◆ **ACTIVITY**
Please output the lines shown below exactly as they appear.

◆ **DATA PROVIDED**
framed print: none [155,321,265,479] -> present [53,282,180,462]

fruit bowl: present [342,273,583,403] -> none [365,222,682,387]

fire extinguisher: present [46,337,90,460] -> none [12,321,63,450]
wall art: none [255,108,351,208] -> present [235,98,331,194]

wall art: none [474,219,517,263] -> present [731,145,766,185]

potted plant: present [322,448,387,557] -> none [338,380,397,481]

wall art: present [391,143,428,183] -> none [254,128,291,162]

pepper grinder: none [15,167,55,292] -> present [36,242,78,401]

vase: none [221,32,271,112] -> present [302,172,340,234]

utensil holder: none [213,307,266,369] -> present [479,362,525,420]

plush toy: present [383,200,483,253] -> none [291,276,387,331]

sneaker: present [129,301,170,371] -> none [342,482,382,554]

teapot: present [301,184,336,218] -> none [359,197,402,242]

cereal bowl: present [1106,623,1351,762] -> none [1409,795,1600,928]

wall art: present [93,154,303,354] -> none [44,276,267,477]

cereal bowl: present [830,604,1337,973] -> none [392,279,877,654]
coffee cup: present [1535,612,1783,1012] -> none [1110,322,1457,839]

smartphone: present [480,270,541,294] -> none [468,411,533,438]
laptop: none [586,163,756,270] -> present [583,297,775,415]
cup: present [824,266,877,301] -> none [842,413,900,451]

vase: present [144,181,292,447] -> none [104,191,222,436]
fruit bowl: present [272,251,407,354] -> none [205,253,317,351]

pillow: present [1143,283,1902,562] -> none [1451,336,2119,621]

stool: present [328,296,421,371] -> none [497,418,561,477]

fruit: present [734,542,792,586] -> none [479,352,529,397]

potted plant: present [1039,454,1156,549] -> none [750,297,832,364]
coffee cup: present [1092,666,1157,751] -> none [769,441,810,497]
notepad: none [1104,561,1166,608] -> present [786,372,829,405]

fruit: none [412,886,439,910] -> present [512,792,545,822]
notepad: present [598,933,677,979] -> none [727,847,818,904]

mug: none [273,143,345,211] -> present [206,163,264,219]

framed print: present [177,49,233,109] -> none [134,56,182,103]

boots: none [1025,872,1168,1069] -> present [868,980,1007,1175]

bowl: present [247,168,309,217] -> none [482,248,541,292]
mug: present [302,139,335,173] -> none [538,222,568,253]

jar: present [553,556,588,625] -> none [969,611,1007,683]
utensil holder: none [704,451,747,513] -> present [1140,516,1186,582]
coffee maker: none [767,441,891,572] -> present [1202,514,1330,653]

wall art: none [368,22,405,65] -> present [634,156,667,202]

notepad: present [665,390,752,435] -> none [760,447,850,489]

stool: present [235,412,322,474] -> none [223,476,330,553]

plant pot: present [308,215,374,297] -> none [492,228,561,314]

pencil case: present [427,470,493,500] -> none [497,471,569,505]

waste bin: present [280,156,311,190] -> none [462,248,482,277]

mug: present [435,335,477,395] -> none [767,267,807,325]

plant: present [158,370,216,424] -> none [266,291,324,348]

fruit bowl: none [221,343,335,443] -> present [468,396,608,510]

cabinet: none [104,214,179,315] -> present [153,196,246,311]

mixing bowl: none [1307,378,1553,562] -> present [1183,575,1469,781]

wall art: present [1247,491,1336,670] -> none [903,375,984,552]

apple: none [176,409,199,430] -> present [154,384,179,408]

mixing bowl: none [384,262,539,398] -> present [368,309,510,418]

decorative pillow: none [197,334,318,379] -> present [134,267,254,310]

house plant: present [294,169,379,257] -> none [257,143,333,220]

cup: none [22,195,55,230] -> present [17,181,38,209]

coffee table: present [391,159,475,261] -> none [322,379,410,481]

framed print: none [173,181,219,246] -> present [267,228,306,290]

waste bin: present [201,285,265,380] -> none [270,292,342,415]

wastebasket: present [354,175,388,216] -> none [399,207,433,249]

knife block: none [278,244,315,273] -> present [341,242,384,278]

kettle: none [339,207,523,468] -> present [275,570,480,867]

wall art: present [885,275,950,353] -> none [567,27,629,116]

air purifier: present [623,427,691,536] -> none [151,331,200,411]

◆ **SOLUTION FOR THIS TASK**
framed print: none [155,321,265,479] -> present [53,282,180,462]

fruit bowl: present [342,273,583,403] -> none [365,222,682,387]

fire extinguisher: present [46,337,90,460] -> none [12,321,63,450]
wall art: none [255,108,351,208] -> present [235,98,331,194]

wall art: none [474,219,517,263] -> present [731,145,766,185]

potted plant: present [322,448,387,557] -> none [338,380,397,481]

wall art: present [391,143,428,183] -> none [254,128,291,162]

pepper grinder: none [15,167,55,292] -> present [36,242,78,401]

vase: none [221,32,271,112] -> present [302,172,340,234]

utensil holder: none [213,307,266,369] -> present [479,362,525,420]

plush toy: present [383,200,483,253] -> none [291,276,387,331]

sneaker: present [129,301,170,371] -> none [342,482,382,554]

teapot: present [301,184,336,218] -> none [359,197,402,242]

cereal bowl: present [1106,623,1351,762] -> none [1409,795,1600,928]

wall art: present [93,154,303,354] -> none [44,276,267,477]

cereal bowl: present [830,604,1337,973] -> none [392,279,877,654]
coffee cup: present [1535,612,1783,1012] -> none [1110,322,1457,839]

smartphone: present [480,270,541,294] -> none [468,411,533,438]
laptop: none [586,163,756,270] -> present [583,297,775,415]
cup: present [824,266,877,301] -> none [842,413,900,451]

vase: present [144,181,292,447] -> none [104,191,222,436]
fruit bowl: present [272,251,407,354] -> none [205,253,317,351]

pillow: present [1143,283,1902,562] -> none [1451,336,2119,621]

stool: present [328,296,421,371] -> none [497,418,561,477]

fruit: present [734,542,792,586] -> none [479,352,529,397]

potted plant: present [1039,454,1156,549] -> none [750,297,832,364]
coffee cup: present [1092,666,1157,751] -> none [769,441,810,497]
notepad: none [1104,561,1166,608] -> present [786,372,829,405]

fruit: none [412,886,439,910] -> present [512,792,545,822]
notepad: present [598,933,677,979] -> none [727,847,818,904]

mug: none [273,143,345,211] -> present [206,163,264,219]

framed print: present [177,49,233,109] -> none [134,56,182,103]

boots: none [1025,872,1168,1069] -> present [868,980,1007,1175]

bowl: present [247,168,309,217] -> none [482,248,541,292]
mug: present [302,139,335,173] -> none [538,222,568,253]

jar: present [553,556,588,625] -> none [969,611,1007,683]
utensil holder: none [704,451,747,513] -> present [1140,516,1186,582]
coffee maker: none [767,441,891,572] -> present [1202,514,1330,653]

wall art: none [368,22,405,65] -> present [634,156,667,202]

notepad: present [665,390,752,435] -> none [760,447,850,489]

stool: present [235,412,322,474] -> none [223,476,330,553]

plant pot: present [308,215,374,297] -> none [492,228,561,314]

pencil case: present [427,470,493,500] -> none [497,471,569,505]

waste bin: present [280,156,311,190] -> none [462,248,482,277]

mug: present [435,335,477,395] -> none [767,267,807,325]

plant: present [158,370,216,424] -> none [266,291,324,348]

fruit bowl: none [221,343,335,443] -> present [468,396,608,510]

cabinet: none [104,214,179,315] -> present [153,196,246,311]

mixing bowl: none [1307,378,1553,562] -> present [1183,575,1469,781]

wall art: present [1247,491,1336,670] -> none [903,375,984,552]

apple: none [176,409,199,430] -> present [154,384,179,408]

mixing bowl: none [384,262,539,398] -> present [368,309,510,418]

decorative pillow: none [197,334,318,379] -> present [134,267,254,310]

house plant: present [294,169,379,257] -> none [257,143,333,220]

cup: none [22,195,55,230] -> present [17,181,38,209]

coffee table: present [391,159,475,261] -> none [322,379,410,481]

framed print: none [173,181,219,246] -> present [267,228,306,290]

waste bin: present [201,285,265,380] -> none [270,292,342,415]

wastebasket: present [354,175,388,216] -> none [399,207,433,249]

knife block: none [278,244,315,273] -> present [341,242,384,278]

kettle: none [339,207,523,468] -> present [275,570,480,867]

wall art: present [885,275,950,353] -> none [567,27,629,116]

air purifier: present [623,427,691,536] -> none [151,331,200,411]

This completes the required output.